Conventional treatment for high grade and large sarcomas uses a radical surgical approach, including amputation, in many patients. We evaluated a limb-sparing treatment approach using preoperative regional Adriamycin chemotherapy and rapid-fraction radiation therapy. Thirty patients with soft tissue or skeletal sarcoma were treated in a prospective, nonrandomized clinical trial to evaluate local disease control and limb salvage in these patients who would otherwise require amputation or face a high risk of local recurrence with surgical excision. Almost all patients had large tumors with grade III histologic findings. All patients had a three day intra-arterial regional chemotherapy infusion with Adriamycin (100 milligrams total dose), followed within ten days by rapid-fraction irradiation (3,000 rads over a two week period) prior to surgical excision of the tumor. The size and location of the sarcoma permitted only a marginal resection in one-half of the patients, while the remainder could be excised in a three dimensional en bloc manner. Almost all patients received post-operative systemic Adriamycin chemotherapy (450 milligrams per square meter given intravenously over a six month period). Two of six patients with significant wound complications later required amputation. Only one patient (3 per cent) has had a local recurrence of sarcoma develop after a mean follow-up of 22 months (range nine to 42 months), and 90 per cent of the patients have a useful extremity.

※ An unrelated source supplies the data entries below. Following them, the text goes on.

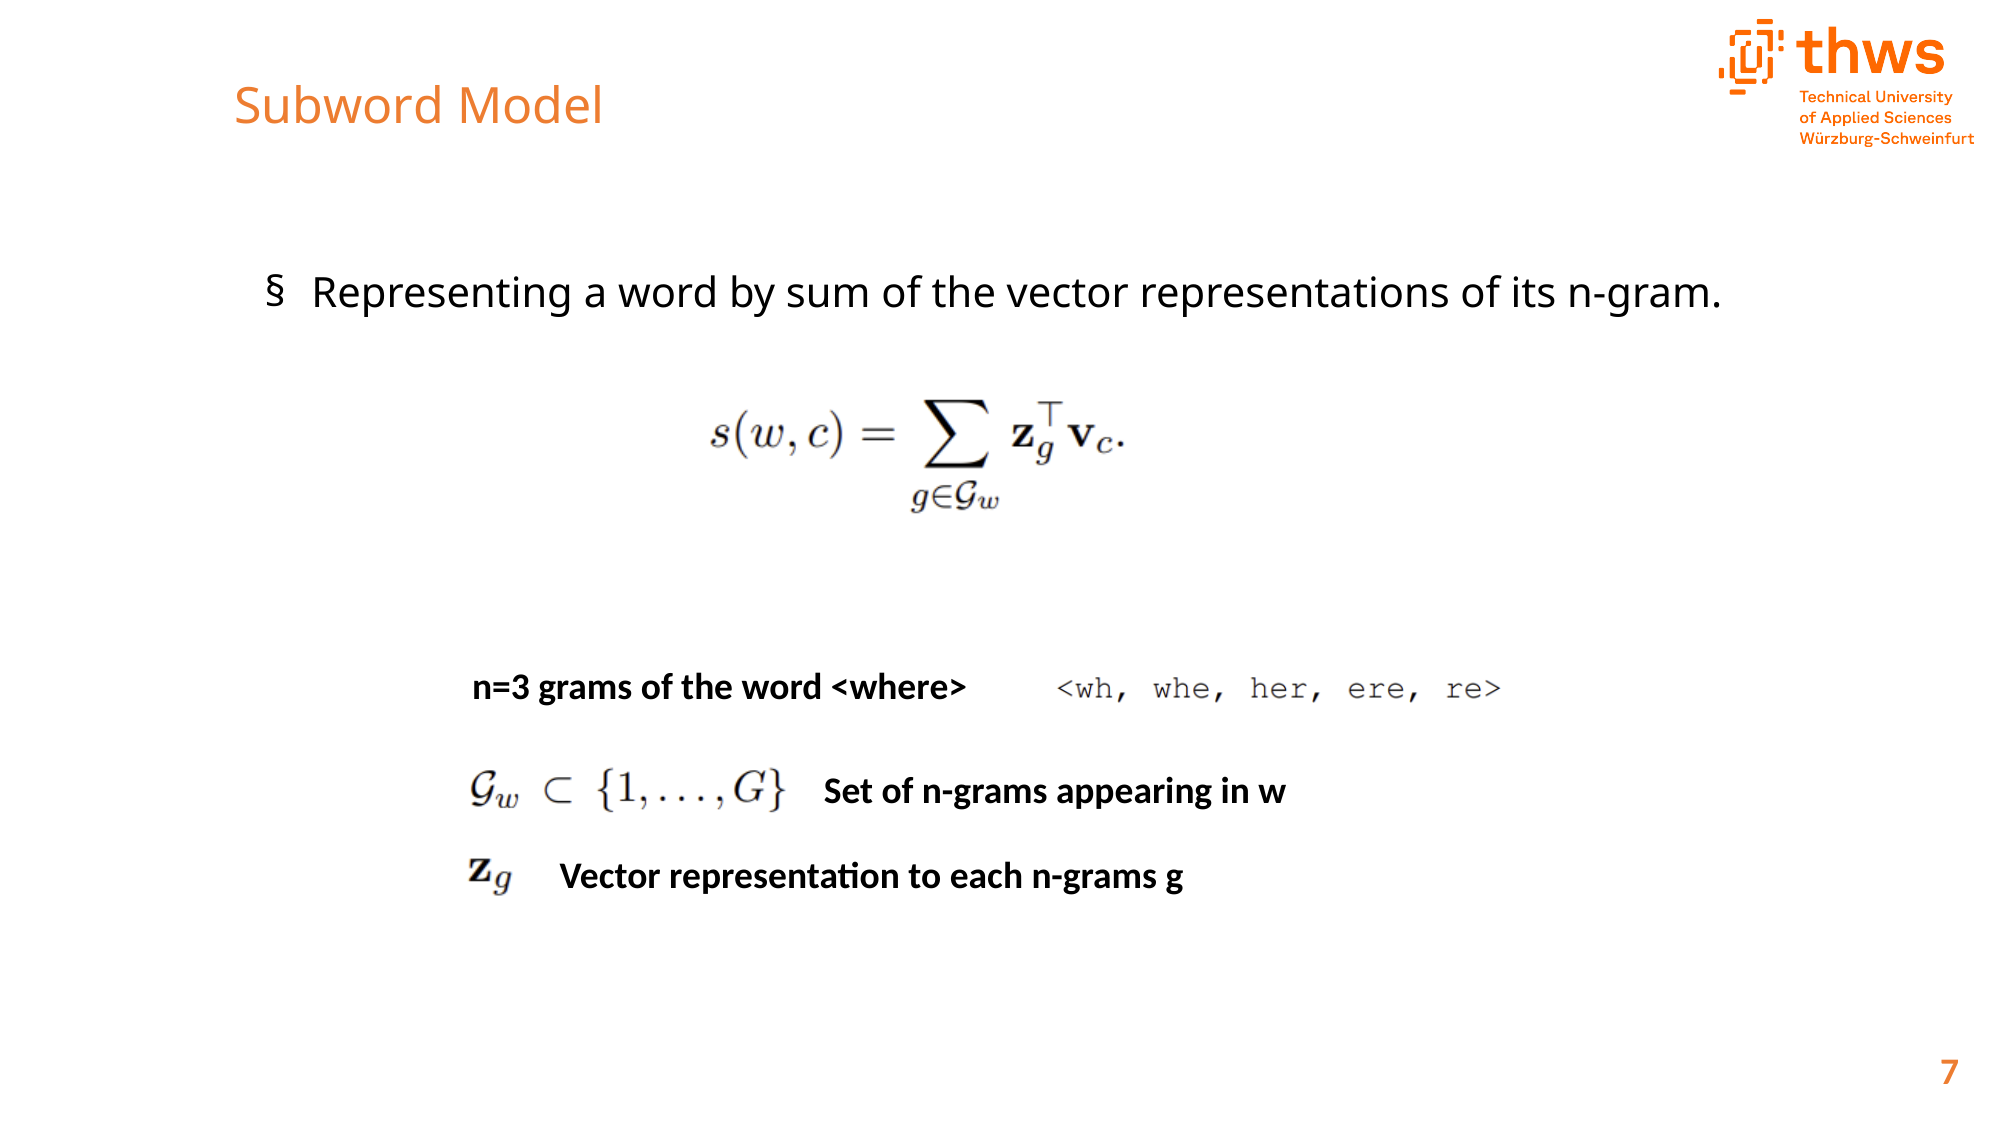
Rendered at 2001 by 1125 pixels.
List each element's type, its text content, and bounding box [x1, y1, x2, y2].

text_box n=3 grams of the word <where> [457, 654, 1040, 716]
picture [463, 843, 522, 907]
picture [691, 363, 1179, 532]
text_box Vector representation to each n-grams g [544, 843, 1229, 904]
text_box Representing a word by sum of the vector representations of its n-gram. [249, 257, 1790, 324]
text_box 7 [1925, 1039, 2000, 1100]
picture [1702, 2, 2000, 169]
picture [463, 758, 787, 822]
text_box Subword Model [219, 66, 1000, 143]
picture [1040, 655, 1504, 723]
text_box Set of n-grams appearing in w [808, 758, 1338, 819]
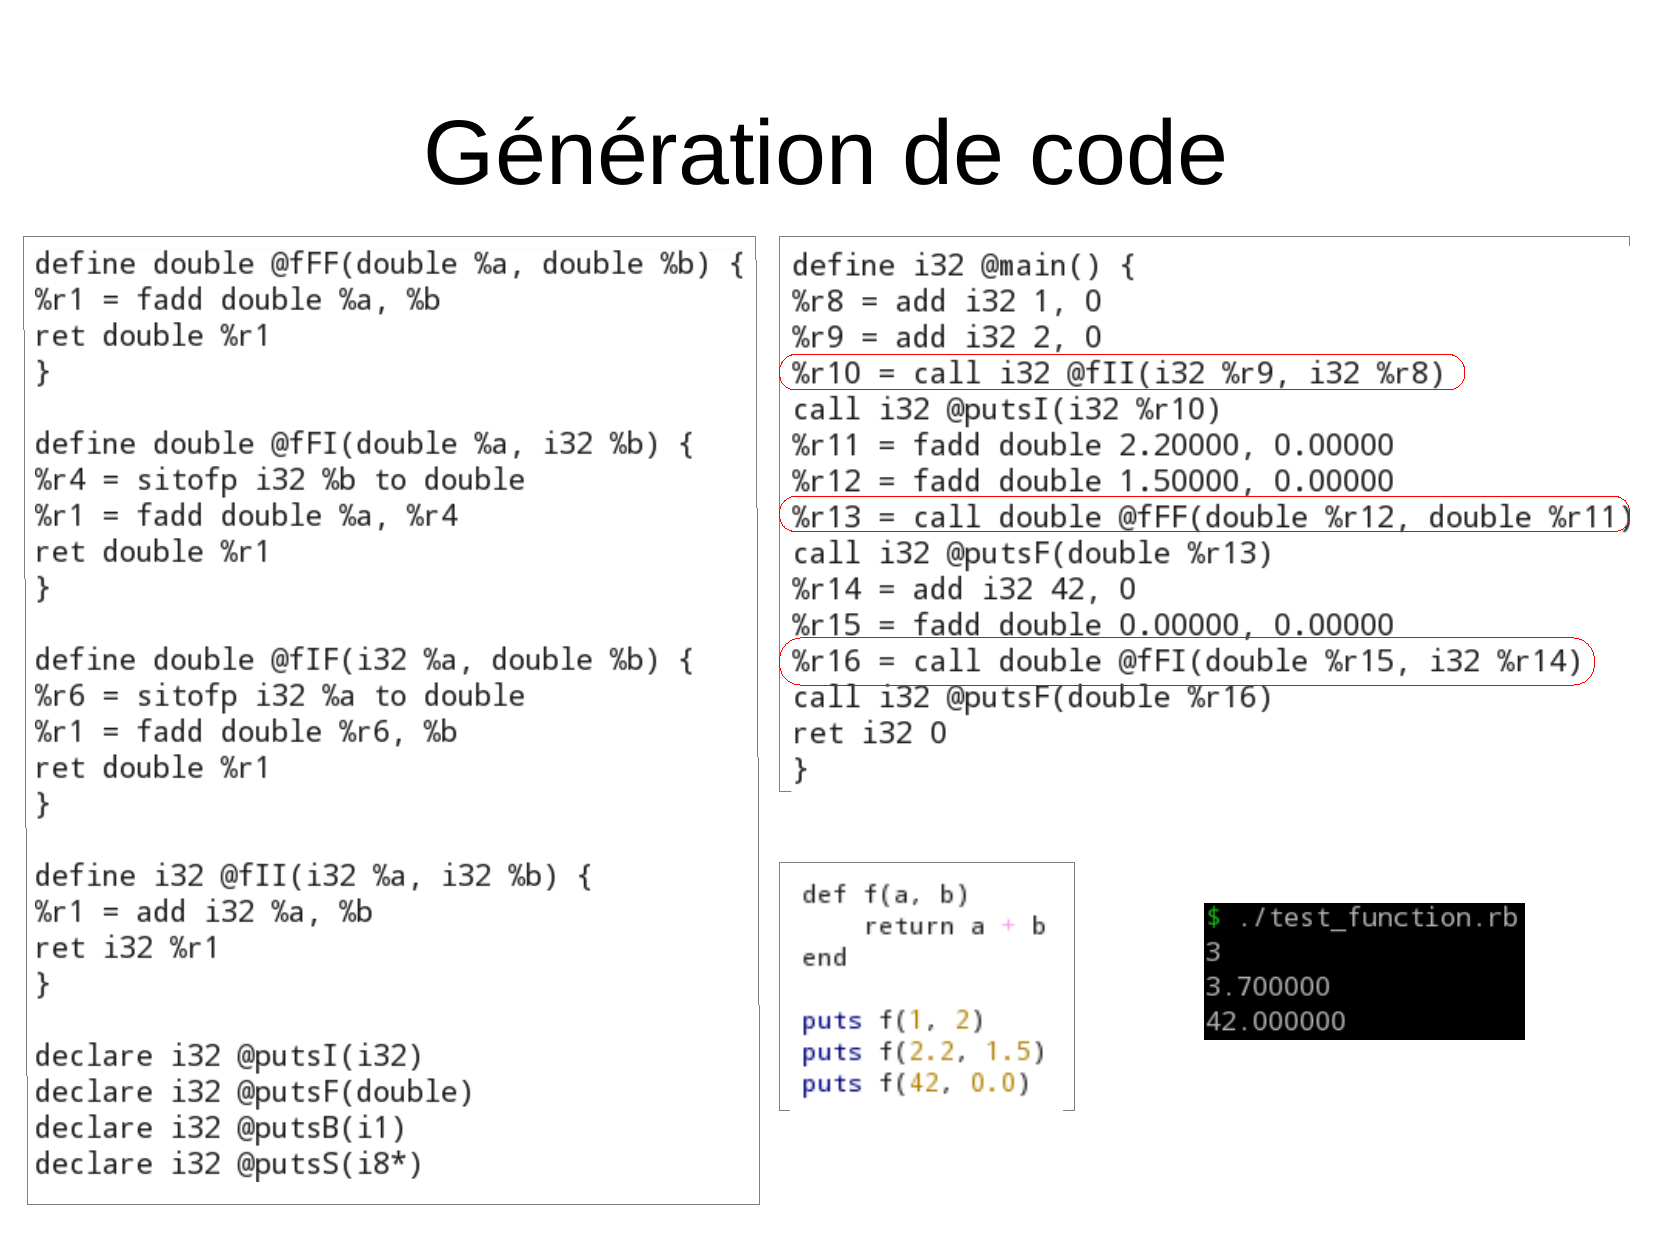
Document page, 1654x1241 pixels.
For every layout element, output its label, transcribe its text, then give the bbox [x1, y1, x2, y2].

The three year survival rate was 68 per cent for soft tissue sarcomas, compared with an expected survival rate of 38 per cent for published historical control studies. The patient with osteogenic sarcoma has a projected 83 per cent survival rate at 18 months after treatment. This multimodality approach is an effective treatment for local disease control in patients with high risk sarcoma. It permits limb salvage in most patients without compromising the survival rates.

摘要

对于高级别和大型肉瘤,传统治疗方法在许多患者中采用根治性手术,包括截肢。我们评估了一种保肢治疗方法,即术前进行区域阿霉素化疗和快速分割放射治疗。在一项前瞻性、非随机临床试验中,对30例软组织或骨肉瘤患者进行了治疗,以评估这些原本需要截肢或手术切除后面临局部复发高风险的患者的局部疾病控制和肢体保全情况。几乎所有患者的肿瘤都很大,组织学检查结果为III级。所有患者均接受为期三天的阿霉素动脉内区域化疗输注(总剂量100毫克),然后在十天内进行快速分割放疗(两周内3000拉德),之后再进行肿瘤的手术切除。肉瘤的大小和位置使得一半的患者仅能进行边缘切除,而其余患者可以进行三维整块切除。几乎所有患者术后都接受了全身阿霉素化疗(每平方米450毫克,静脉注射,为期六个月)。六例有严重伤口并发症的患者中有两例后来需要截肢。平均随访22个月(范围为9至42个月)后,只有一名患者(3%)出现了肉瘤局部复发,90%的患者肢体功能良好。软组织肉瘤的三年生存率为68%,而已发表的历史对照研究的预期生存率为38%。骨肉瘤患者在治疗后18个月的预计生存率为83%。这种多模式方法是治疗高风险肉瘤患者局部疾病控制的有效方法。它能使大多数患者保全肢体,同时不影响生存率。